**TEXTO SELECCIONADO:**
* * * * *
La oración de Jesús en Getsemaní

Predicado el 09 Abr 2017, Predicador: Daniel Pujol

Mateo 26:30-49 – Biblia de las Americas

Jesús anuncia la negación de Pedro

30. Y después de cantar un himno, salieron hacia el monte de los Olivos.

31. Entonces Jesús les dijo: Esta noche todos vosotros os apartaréis por causa de mí, pues escrito está: “HERIRE AL PASTOR, Y LAS OVEJAS DEL REBAÑO SE DISPERSARAN.”

32. Pero después de que yo haya resucitado, iré delante de vosotros a Galilea.

33. Entonces Pedro, respondiendo, le dijo: Aunque todos se aparten por causa de ti, yo nunca me apartaré.

34. Jesús le dijo: En verdad te digo que esta misma noche, antes que el gallo cante, me negarás tres veces.

35. Pedro le dijo: Aunque tenga que morir contigo, jamás te negaré. Todos los discípulos dijeron también lo mismo.

Jesús ora en Getsemaní

36. Entonces Jesús llegó con ellos a un lugar que se llama Getsemaní, y dijo a sus discípulos: Sentaos aquí mientras yo voy allá y oro.

37. Y tomando consigo a Pedro y a los dos hijos de Zebedeo, comenzó a entristecerse y a angustiarse.

38. Entonces les dijo: Mi alma está muy afligida, hasta el punto de la muerte; quedaos aquí y velad conmigo.

39. Y adelantándose un poco, cayó sobre su rostro, orando y diciendo: Padre mío, si es posible, que pase de mí esta copa; pero no sea como yo quiero, sino como tú quieras .

40. Vino entonces a los discípulos y los halló durmiendo, y dijo a Pedro: ¿Conque no pudisteis velar una hora conmigo?
* * * * *
**QUÉ SE PIDE:**
(1) Reproduce literalmente el fragmento del texto sobre la oración en Getsemaní que comienza en las palabras "Jesús anuncia la" y termina después de "vosotros a Galilea.".
(2) Prolonga el pasaje sobre la oración de Jesús en Getsemaní a partir de su última frase.
* * * * *
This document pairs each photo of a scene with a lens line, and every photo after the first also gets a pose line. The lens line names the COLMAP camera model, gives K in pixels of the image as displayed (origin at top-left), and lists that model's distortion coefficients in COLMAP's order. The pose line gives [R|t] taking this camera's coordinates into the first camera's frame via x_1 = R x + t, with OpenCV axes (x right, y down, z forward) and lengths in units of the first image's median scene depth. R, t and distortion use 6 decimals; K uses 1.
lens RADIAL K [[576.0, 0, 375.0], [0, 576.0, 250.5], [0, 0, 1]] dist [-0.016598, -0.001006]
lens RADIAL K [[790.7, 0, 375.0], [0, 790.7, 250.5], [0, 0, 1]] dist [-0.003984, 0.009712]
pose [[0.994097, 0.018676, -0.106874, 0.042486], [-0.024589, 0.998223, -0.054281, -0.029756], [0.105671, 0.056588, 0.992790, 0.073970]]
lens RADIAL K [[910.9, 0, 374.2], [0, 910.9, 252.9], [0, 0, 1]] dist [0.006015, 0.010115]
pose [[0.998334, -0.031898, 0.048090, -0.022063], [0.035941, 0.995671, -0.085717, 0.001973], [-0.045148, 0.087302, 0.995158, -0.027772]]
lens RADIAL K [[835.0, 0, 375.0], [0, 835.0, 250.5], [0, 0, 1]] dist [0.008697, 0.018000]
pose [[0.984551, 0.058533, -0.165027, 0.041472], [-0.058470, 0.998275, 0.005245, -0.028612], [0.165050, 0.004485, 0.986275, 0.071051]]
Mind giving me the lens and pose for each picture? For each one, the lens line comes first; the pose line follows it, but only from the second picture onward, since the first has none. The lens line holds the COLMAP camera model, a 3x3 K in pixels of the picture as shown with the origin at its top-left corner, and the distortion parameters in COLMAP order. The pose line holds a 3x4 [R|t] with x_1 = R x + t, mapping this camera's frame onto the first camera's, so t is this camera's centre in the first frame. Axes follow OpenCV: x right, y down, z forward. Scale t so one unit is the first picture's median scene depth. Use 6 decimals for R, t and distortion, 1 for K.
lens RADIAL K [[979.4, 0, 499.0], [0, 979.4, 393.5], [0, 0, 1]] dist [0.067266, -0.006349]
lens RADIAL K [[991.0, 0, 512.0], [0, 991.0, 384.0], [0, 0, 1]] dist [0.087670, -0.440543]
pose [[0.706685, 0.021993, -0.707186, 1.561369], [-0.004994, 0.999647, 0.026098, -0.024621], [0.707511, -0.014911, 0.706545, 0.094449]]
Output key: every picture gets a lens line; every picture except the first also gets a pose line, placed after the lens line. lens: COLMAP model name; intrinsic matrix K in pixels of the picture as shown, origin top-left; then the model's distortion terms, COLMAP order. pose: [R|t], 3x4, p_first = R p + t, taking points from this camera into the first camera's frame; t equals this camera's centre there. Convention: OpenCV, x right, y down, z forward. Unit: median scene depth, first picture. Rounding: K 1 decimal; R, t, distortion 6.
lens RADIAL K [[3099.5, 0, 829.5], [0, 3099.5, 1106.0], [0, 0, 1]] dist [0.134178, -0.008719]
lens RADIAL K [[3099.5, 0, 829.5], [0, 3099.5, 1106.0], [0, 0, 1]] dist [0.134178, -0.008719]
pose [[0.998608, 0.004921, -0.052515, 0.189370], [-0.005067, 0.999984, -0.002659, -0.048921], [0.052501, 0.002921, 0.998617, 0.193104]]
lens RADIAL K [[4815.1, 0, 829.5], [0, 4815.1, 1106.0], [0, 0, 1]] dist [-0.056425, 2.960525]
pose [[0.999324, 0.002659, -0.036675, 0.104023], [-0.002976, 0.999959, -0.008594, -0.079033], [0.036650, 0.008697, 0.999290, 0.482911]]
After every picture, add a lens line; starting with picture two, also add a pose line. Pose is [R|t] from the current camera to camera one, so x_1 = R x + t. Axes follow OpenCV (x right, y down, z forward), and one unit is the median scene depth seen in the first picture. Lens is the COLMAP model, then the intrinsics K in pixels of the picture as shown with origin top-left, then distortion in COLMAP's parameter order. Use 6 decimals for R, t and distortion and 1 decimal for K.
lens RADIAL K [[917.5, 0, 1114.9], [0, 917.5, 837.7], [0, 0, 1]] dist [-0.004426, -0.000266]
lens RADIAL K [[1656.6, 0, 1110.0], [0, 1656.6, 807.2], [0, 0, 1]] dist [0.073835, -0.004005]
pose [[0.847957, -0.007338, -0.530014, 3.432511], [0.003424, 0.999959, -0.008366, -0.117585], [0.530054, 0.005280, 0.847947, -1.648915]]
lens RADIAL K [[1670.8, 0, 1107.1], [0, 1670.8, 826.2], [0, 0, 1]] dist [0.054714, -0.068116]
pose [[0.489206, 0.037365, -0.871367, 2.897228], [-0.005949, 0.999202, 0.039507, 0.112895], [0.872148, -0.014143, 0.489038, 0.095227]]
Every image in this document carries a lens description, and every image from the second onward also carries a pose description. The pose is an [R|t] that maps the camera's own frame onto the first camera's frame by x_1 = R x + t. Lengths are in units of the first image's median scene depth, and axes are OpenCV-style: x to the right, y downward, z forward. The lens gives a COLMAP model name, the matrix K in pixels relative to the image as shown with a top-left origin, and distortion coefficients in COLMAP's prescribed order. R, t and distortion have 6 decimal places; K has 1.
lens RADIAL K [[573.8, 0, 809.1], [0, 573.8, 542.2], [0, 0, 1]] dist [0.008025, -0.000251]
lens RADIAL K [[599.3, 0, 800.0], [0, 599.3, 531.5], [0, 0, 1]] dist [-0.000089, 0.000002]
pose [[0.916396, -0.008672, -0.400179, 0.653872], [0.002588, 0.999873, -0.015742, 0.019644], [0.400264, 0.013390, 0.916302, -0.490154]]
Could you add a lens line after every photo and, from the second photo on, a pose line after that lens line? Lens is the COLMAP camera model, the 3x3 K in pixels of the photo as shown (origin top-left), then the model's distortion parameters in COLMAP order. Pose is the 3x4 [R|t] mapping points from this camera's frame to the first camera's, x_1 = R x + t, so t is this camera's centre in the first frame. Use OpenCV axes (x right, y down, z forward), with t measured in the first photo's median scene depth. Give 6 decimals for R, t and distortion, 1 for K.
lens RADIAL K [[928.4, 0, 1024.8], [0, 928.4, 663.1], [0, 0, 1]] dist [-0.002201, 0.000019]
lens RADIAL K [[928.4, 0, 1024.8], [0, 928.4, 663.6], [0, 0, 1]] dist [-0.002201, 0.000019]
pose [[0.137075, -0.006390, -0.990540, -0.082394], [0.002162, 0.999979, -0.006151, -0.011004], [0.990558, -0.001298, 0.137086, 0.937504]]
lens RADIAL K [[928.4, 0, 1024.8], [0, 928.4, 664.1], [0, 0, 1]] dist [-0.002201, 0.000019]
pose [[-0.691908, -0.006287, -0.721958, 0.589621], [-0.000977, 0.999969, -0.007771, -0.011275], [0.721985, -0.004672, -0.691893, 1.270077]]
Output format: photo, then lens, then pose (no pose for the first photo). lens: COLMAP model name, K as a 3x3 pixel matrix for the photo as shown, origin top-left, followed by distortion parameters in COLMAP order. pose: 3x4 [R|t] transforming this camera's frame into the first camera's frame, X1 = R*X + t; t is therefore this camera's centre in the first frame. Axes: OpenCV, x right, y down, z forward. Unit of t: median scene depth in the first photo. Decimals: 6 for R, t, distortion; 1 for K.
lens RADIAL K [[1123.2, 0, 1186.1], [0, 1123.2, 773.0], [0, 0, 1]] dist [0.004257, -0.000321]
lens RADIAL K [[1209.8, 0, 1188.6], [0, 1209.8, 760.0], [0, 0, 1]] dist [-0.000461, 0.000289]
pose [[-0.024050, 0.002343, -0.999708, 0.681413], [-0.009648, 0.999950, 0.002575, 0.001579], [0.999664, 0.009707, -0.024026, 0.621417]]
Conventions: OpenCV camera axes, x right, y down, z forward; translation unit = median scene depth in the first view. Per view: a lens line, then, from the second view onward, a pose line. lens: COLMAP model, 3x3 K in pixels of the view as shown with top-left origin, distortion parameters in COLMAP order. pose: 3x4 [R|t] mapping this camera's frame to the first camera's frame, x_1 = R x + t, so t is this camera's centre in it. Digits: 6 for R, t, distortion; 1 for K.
* * * * *
**RESPUESTAS:**
(1)
Jesús anuncia la negación de Pedro

30. Y después de cantar un himno, salieron hacia el monte de los Olivos.

31. Entonces Jesús les dijo: Esta noche todos vosotros os apartaréis por causa de mí, pues escrito está: “HERIRE AL PASTOR, Y LAS OVEJAS DEL REBAÑO SE DISPERSARAN.”

32. Pero después de que yo haya resucitado, iré delante de vosotros a Galilea.

(2)
41. Velad y orad para que no entréis en tentación; el espíritu está dispuesto, pero la carne es débil.

42. Apartándose de nuevo, oró por segunda vez, diciendo: Padre mío, si ésta no puede pasar sin que yo la beba, hágase tu voluntad.

43. Y vino otra vez y los halló durmiendo, porque sus ojos estaban cargados de sueño.

44. Dejándolos de nuevo, se fue y oró por tercera vez, diciendo otra vez las mismas palabras.

45. Entonces vino a los discípulos y les dijo: ¿Todavía estáis durmiendo y descansando? He aquí, ha llegado la hora, y el Hijo del Hombre es entregado en manos de pecadores.

46. ¡Levantaos! ¡Vamos! Mirad, está cerca el que me entrega.

Arresto de Jesús

47. Mientras todavía estaba El hablando, he aquí, Judas, uno de los doce, llegó acompañado de una gran multitud con espadas y garrotes, de parte de los principales sacerdotes y de los ancianos del pueblo.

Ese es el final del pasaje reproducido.